Amid all the press preening and words of tepid support from reformers, banks may have much to love about Senator Chris Dodd's latest piece of legislation.
On his blog, the Roosevelt Institute's Mike Konczal is wracking his brain to find something that Goldman Sachs lobbyists will absolutely loathe about the Dodd bill -- in fact, he wants you to help him.
His final verdict: "If I was a Goldman lobbyist, I'd probably shrug and go 'eh, pass it.'"
One key issue in the bill is how it plans to wind down Too Big To Fail banks. The bill calls for the nation's largest financial firms to compose what are effectively "living wills" that detail their plans to resolve their assets in the event of their demise.

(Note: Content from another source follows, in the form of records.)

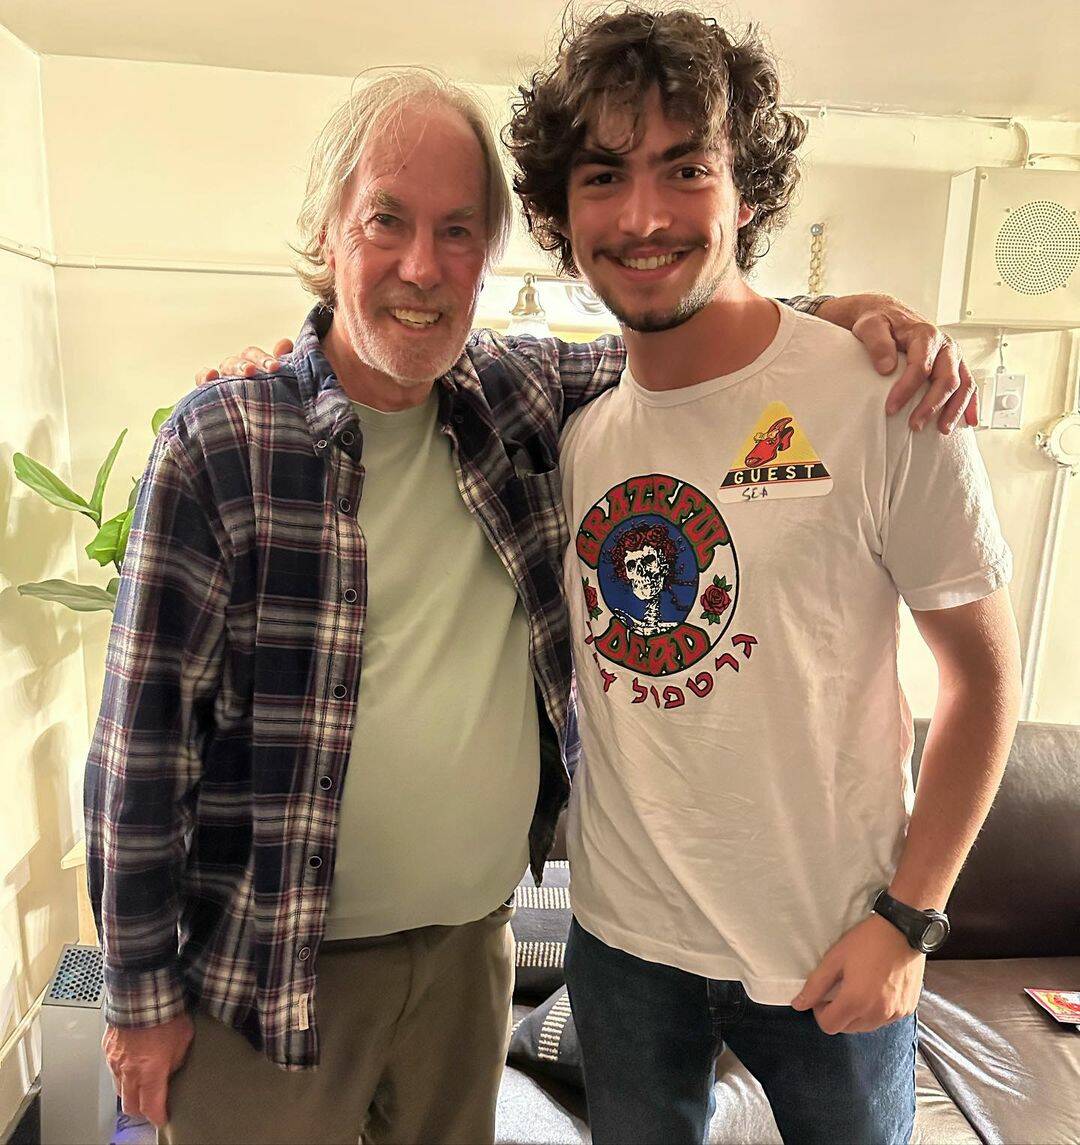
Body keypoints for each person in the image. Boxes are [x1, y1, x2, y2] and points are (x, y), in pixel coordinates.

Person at [92, 49, 976, 1145]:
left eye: (458, 229)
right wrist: (135, 998)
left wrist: (841, 314)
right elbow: (140, 752)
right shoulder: (224, 443)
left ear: (491, 252)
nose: (422, 264)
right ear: (327, 236)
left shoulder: (515, 398)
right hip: (272, 978)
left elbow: (700, 344)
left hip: (470, 959)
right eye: (387, 222)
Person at [498, 8, 1022, 1144]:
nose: (643, 216)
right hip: (623, 945)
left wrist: (910, 920)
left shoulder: (884, 396)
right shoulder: (580, 432)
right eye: (604, 175)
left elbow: (985, 682)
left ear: (748, 193)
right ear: (561, 212)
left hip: (837, 945)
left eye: (685, 167)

But, under Dodd's bill, the process of winding down a systemically important financial firm -- which was done with such urgency and haste over a single weekend during the last days of Lehman brothers -- seems fraught with complexity and time-consuming red tape.
Ezra Klein, for his part, is pleased that this bill gives regulators the authority to act during a crisis, but isn't sure they actually will: "you can lead a regulator to information, but you can't make him drink."
The Washington Post's Steven Pearlstein isn't thrilled by what he sees as obvious political concessions in "Dodd 2.0". The bill "creates exactly the kind of complexity, the opportunities for regulatory arbitrage and the lack of accountability that got us into this mess in the first place," Pearlstein writes.
Surely the strongest section of the latest Senate bill is the one, crafted by Mark Warner (D-Va.) and Bob Corker (R-Tenn.), that would bury the idea that there are banks that are too big to fail and therefore must be bailed out when they get in trouble. Under this proposal, any big bank facing possible insolvency could be taken over and forced into an orderly, government-supervised liquidation, with shareholders and managers losing everything and unsecured creditors forced to accept losses. But even that section reflects distaste with recent bailouts given its arcane, convoluted process for deciding whether to pull the plug, one that involves the Fed, the systemic risk council, a panel of bankruptcy judges in Delaware, the Treasury secretary and expedited legal appeals all the way to the Supreme Court. Call it checks and balances on steroids.
Or as Konczal put it: "I'm sure by the time all the banking lobbyists are done the Senate bill will become one of the key primary sources for students 100 years from now on how broken the Senate of the early 21st Century was. But in terms of lobbying there seems to be nothing that needs to move. Which should worry us all."